Welcome to the Monday edition of The Cooler, where it's a single-subject kind of day because one could write a book about Sunday's Vikings/Packers 29-29 tie. Let's get to it:

The Vikings put themselves in a position to win on a day when their defense was OK but not great and their special teams let them down in almost every way imaginable because they suddenly and finally seem to have a quarterback who is robust and can make up for other shortcomings.

The Packers put themselves in a position to win despite the fact that their all-world quarterback was suddenly fragile. Aaron Rodgers was still good, no doubt, but special teams and defense would have told the story of a win if not for a borderline (at best) penalty on Clay Matthews or a missed field goal by Mason Crosby.

This is unfamiliar territory. Since Mike Zimmer became head coach of the Vikings in 2014, the recipe has been simple: The Vikings win when they contain (or don't have to face) Rodgers, and the Packers win when Rodgers thrives. Each team has won four games against the other. The Vikings have held the Packers to 14 points or fewer in their wins, while Green Bay has scored at least 24 in its wins.

With Kirk Cousins robust and Rodgers fragile Sunday, the script changed. That the result was a tie shouldn't diminish the fact that both should be encouraged by elements of the result.

Before you get too upset, dear Packers fans, my working definition of "fragile" (and the opposite, which we'll get to in a minute, "antifragile") comes from Nassim Nicholas Taleb's excellent book "Antifragile: Things That Gain From Disorder," which I've had the pleasure to read recently.

Something fragile is weakened by stress, chaos and disorder. In one sense, Rodgers is being tough and strong by playing through a knee injury. But in a playing sense, he is suddenly fragile because his skill set — including his ability to move, which is one of his greatest assets — is diminished. He still had good numbers against blitzes Sunday, but bad blitzes aren't chaos. They make things easier for a quarterback.

The thing Rodgers could not do nearly as well Sunday as he normally could is extend plays and actually improve them as they broke down. He was fragile to chaos.

If you're a Vikings fan who believes in the potential for an unpleasant eternal afterlife, that scenario likely involves watching on an infinite loop Rodgers flushed out of the pocket and buying time before zinging a dart to an open receiver.

In that way, a healthy and young Rodgers as a quarterback is anti-fragile. He doesn't merely survive such chaotic conditions — a property that might be described as solid or resilient — but rather thrives, gains strength and improves from them.

This is what makes Rodgers (and a handful of other QBs, including Russell Wilson) so dangerous.

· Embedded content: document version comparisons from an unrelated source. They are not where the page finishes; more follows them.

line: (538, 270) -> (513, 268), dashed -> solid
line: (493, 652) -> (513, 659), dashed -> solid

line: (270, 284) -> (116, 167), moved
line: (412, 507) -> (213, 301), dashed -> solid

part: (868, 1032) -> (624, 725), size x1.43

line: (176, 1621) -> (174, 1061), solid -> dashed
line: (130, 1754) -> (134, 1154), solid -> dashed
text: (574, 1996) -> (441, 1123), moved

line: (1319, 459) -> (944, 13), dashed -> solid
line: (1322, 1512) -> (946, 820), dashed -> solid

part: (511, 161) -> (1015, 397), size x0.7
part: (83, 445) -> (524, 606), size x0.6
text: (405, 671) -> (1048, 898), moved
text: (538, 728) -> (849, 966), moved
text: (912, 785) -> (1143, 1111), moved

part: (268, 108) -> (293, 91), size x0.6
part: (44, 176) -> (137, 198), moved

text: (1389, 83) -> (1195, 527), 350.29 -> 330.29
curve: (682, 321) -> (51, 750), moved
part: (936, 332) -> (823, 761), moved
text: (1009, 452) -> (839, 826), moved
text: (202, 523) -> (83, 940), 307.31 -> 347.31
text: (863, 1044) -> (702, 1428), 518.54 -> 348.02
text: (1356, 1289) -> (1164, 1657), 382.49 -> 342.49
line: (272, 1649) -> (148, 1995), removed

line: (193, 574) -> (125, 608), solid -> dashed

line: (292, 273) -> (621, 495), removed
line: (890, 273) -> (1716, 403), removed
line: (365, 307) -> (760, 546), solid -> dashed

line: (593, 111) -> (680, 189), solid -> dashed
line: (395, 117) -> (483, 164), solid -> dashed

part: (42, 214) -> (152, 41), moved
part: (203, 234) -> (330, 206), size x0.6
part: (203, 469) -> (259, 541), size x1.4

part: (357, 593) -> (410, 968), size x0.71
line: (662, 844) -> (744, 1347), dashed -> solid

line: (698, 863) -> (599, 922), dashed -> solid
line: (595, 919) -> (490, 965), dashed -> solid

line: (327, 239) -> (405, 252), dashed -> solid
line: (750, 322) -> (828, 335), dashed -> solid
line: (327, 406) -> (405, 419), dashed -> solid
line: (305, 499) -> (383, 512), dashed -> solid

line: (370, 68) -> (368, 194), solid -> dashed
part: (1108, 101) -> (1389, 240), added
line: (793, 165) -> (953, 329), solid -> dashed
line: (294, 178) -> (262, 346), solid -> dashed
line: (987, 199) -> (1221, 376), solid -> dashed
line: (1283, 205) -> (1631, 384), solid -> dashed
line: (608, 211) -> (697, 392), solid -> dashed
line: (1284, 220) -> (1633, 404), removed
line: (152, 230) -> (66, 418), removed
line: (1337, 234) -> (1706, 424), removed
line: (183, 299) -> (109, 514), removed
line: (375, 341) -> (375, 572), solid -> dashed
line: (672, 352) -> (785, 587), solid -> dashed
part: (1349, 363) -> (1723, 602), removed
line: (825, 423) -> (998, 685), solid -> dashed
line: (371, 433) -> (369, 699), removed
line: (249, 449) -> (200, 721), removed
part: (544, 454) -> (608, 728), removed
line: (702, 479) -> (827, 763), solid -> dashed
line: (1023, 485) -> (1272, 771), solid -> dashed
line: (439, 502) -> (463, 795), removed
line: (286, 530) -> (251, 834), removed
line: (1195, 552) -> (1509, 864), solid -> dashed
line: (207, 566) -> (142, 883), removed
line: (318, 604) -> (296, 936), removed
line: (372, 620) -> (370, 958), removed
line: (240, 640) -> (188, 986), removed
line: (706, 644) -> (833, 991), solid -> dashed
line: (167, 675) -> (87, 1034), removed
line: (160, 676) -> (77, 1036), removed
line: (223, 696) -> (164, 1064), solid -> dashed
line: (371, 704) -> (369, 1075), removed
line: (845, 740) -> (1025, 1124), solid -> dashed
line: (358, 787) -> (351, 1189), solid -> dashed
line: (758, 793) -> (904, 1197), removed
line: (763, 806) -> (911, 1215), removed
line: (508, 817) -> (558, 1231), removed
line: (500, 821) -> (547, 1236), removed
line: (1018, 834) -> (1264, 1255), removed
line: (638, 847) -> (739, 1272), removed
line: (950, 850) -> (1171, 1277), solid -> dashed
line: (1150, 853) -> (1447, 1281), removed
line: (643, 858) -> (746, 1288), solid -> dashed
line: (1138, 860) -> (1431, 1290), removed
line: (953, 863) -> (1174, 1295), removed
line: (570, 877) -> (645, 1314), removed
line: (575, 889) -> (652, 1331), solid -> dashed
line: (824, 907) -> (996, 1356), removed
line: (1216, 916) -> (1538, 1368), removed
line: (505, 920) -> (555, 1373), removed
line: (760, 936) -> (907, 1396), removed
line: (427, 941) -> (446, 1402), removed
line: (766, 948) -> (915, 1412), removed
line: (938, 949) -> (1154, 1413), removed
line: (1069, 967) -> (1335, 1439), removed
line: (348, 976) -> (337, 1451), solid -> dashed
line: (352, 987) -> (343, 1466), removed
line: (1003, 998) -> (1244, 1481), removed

It's soul-crushing for an opponent to play against a foe like that.

Because of his knee injury, Rodgers played more like a conventional quarterback — something our own Ben Goessling theorizes could become more of the norm as Rodgers, 34, ages and tries to extend his career.

Where Green Bay should be encouraged is that it showed Sunday that it could have (and should have) won with that version of Rodgers. Without the penalty to Matthews, Cousins would have finished with fewer than 300 yards passing, been intercepted on his final two passes of the game and held to 21 points. The Packers will need to be well-rounded going forward, or this NFC North race could be awfully lopsided for the next few years.

Where the Vikings should be encouraged is that they showed they have a QB who can match Rodgers throw-for-throw. When given that Matthews reprieve, Cousins led a third TD drive of the fourth quarter, capping it with a bullet to Adam Thielen for the touchdown and a perfectly placed toss to Stefon Diggs for the conversion. Cousins finished with 425 yards and four touchdowns, numbers we just aren't used to seeing from Vikings QBs.

Both teams are kicking themselves for not winning. Both teams are lucky they didn't lose. And both teams should be encouraged by the way the rivalry tilted Sunday.